# Stated problem
Locate each line below that contains the word "family" and copy it out in full.
**** Records provided ****
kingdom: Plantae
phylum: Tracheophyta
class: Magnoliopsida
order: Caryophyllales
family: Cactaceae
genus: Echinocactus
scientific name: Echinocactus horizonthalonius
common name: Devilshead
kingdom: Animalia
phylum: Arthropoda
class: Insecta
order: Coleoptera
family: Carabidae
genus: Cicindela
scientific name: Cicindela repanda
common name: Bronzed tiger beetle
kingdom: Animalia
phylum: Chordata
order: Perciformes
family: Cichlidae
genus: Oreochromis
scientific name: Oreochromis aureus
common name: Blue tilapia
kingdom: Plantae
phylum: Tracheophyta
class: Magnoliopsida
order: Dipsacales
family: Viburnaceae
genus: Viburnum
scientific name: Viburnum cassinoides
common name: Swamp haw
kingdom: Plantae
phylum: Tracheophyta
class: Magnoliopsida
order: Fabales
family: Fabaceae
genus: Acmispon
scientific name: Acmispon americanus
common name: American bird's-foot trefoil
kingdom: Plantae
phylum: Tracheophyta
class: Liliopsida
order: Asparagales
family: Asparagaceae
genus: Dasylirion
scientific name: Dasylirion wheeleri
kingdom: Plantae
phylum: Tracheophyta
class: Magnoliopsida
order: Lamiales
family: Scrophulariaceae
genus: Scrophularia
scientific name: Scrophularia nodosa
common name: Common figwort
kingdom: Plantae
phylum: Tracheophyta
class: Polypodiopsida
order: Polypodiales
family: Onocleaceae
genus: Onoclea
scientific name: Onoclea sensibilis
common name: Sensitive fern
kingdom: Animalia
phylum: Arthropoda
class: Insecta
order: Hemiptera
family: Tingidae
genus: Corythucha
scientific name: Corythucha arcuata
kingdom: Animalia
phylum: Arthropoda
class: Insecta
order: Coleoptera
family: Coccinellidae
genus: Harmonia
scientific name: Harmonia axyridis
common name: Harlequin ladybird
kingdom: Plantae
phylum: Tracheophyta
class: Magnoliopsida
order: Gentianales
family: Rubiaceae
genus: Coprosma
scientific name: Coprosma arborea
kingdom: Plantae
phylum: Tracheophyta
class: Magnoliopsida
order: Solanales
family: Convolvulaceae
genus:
****
# Output of the exercise
family: Cactaceae
family: Carabidae
family: Cichlidae
family: Viburnaceae
family: Fabaceae
family: Asparagaceae
family: Scrophulariaceae
family: Onocleaceae
family: Tingidae
family: Coccinellidae
family: Rubiaceae
family: Convolvulaceae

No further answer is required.